Advani in his introductory speech had clarified once again that
the entire purpose of the Bill was to introduce dual citizenship for the Indian
diaspora. It is therefore disingenuous for the Ministry of Home Affairs to now claim
through a recent notification the claim that OCIs are foreign nationals. This argument
is all the more absurd when viewed in light of the fact that the phrase OCI literally
has the phrase “Indian citizen” in its title.
Lastly, it bears noting that the entire concept of OCIs was
brought through the Citizenship Act, 1955, which is a legislation specifically meant
to regulate the concept of Indian citizenship. There are separate laws like the
Foreigners Act, 1946 and the Foreign Exchange Management Act, 2003, which deal exclusively
with foreigners and their rights in India.
The fact that Parliament sought to locate OCIs in the Citizenship
Act and not the Foreigners Act or FEMA is sufficient proof that Parliament wanted
OCIs to be Indian citizens.
Correct conceptualisation
Rather than declaring OCIs as foreign nationals, the Ministry
of Home Affairs should recognise OCIs as a new class of
Indian citizens who enjoy a different set of rights from Indian citizens holding
Indian passports. The rights to which OCIs are not entitled are mentioned in the
Citizenship Act. This list includes the right to hold public office or voting –
the idea being that OCIs are excluded entirely from the political sphere of citizenship.

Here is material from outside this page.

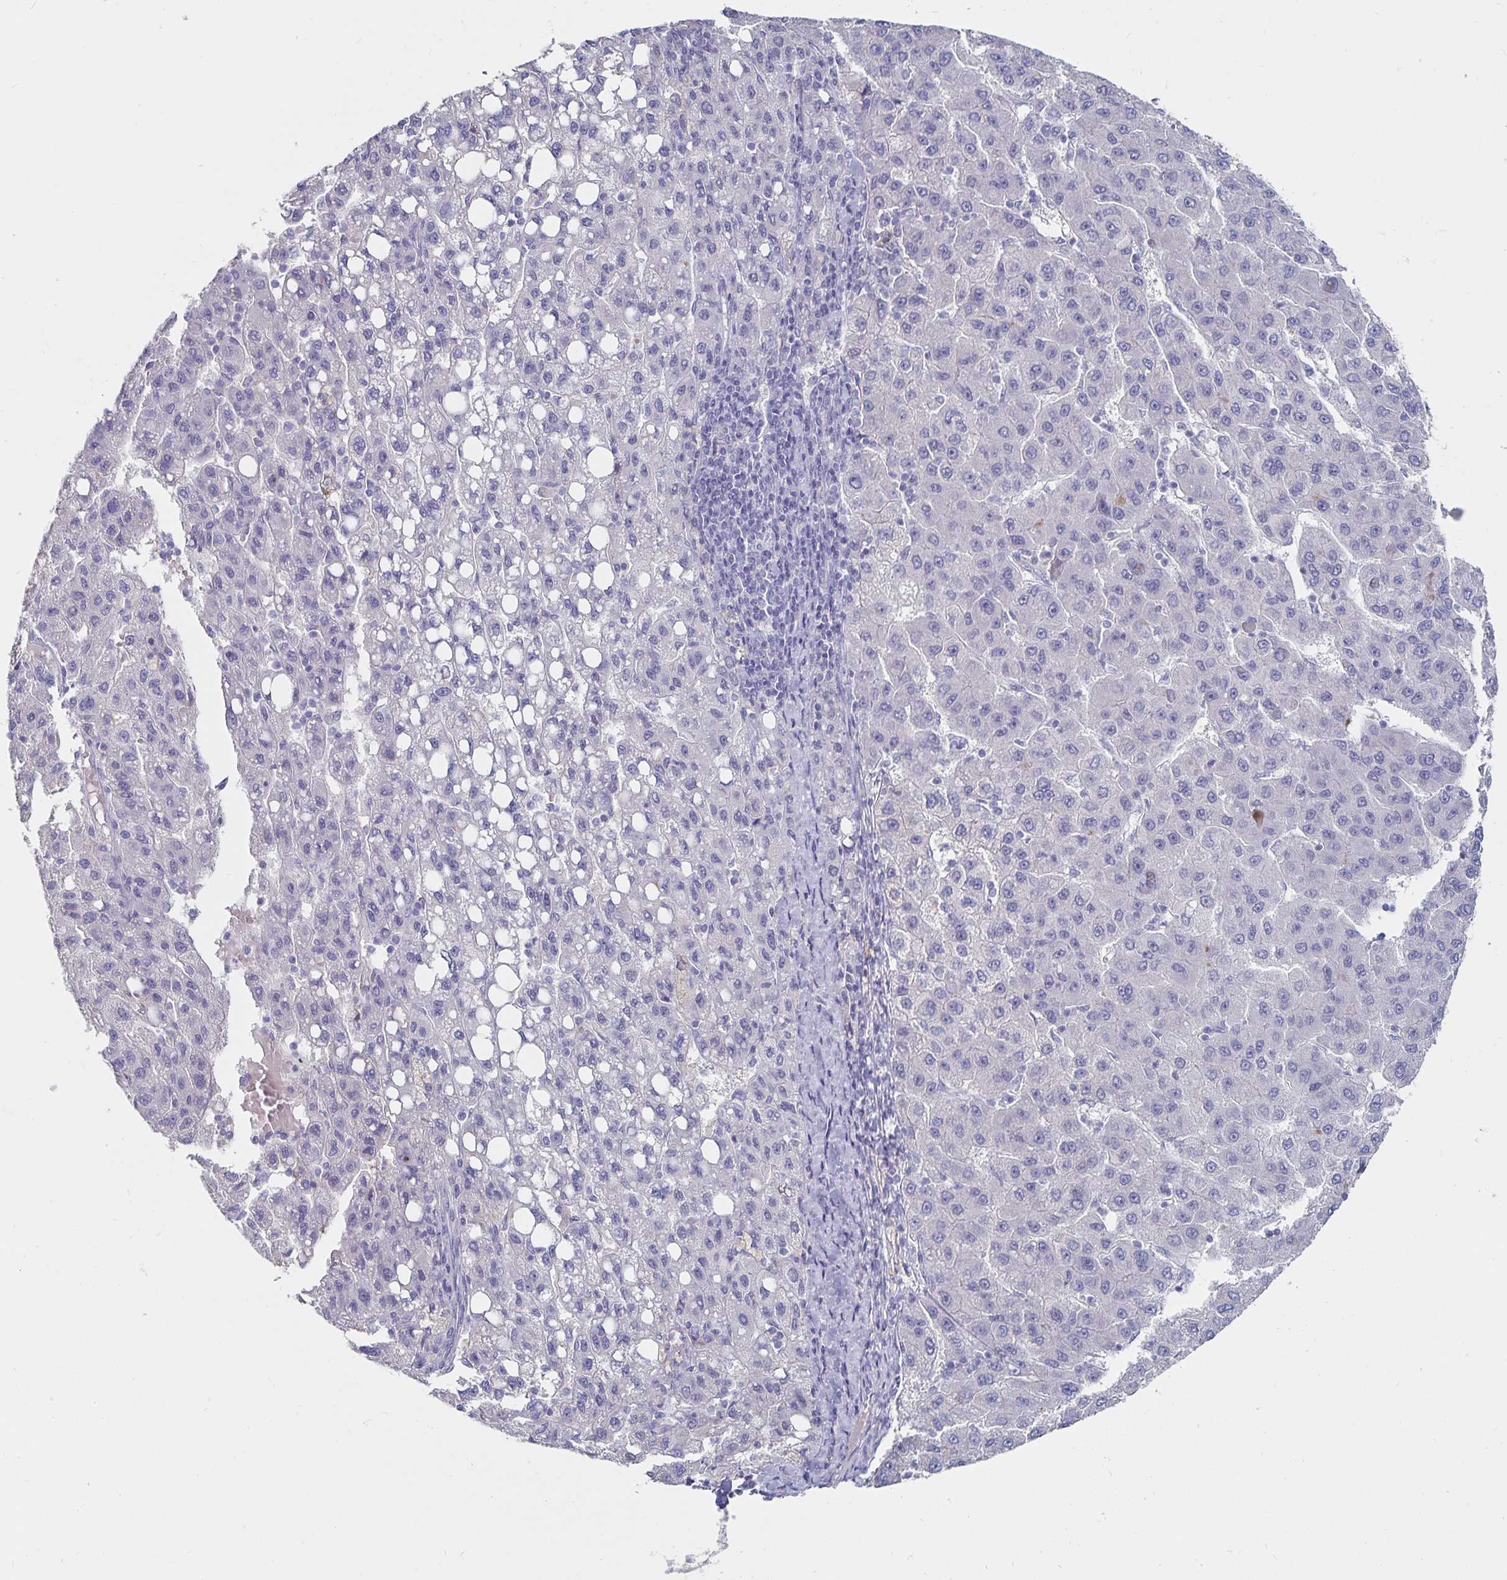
{"staining": {"intensity": "negative", "quantity": "none", "location": "none"}, "tissue": "liver cancer", "cell_type": "Tumor cells", "image_type": "cancer", "snomed": [{"axis": "morphology", "description": "Carcinoma, Hepatocellular, NOS"}, {"axis": "topography", "description": "Liver"}], "caption": "High magnification brightfield microscopy of liver cancer (hepatocellular carcinoma) stained with DAB (3,3'-diaminobenzidine) (brown) and counterstained with hematoxylin (blue): tumor cells show no significant expression.", "gene": "CFAP69", "patient": {"sex": "female", "age": 82}}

Unfortunately, Parliament delegated to the government of India
via Section 7 B of the Citizenship Act, the power to decide the remaining rights
of OCIs through notifications. While the legality of such delegation is suspect,
there is also no doubt that no government can deprive any class of citizens of their
fundamental rights.
To argue against such a basic proposition by declaring an
entire class of citizens as foreign nationals, as has been done by the Ministry
of Home in this present case, is quite simple wrong in law. Parliament can lay down
the criteria for citizenship but once it decides to bestow citizenship on any category
of persons, not even Parliament can proceed to deprive that class of citizens of
their fundamental rights.
The very idea of fundamental rights in India is that every
person is born with these rights and the Constitution merely recognises such rights.
If the Home Ministry fails to withdraw its most recent notification,
it may just be the end of India’s short-lived experiment with dual-citizenship.
It will be difficult if not impossible for the Narendra Modi government to reclaim
the trust of OCIs after this latest notification unless it acts swiftly.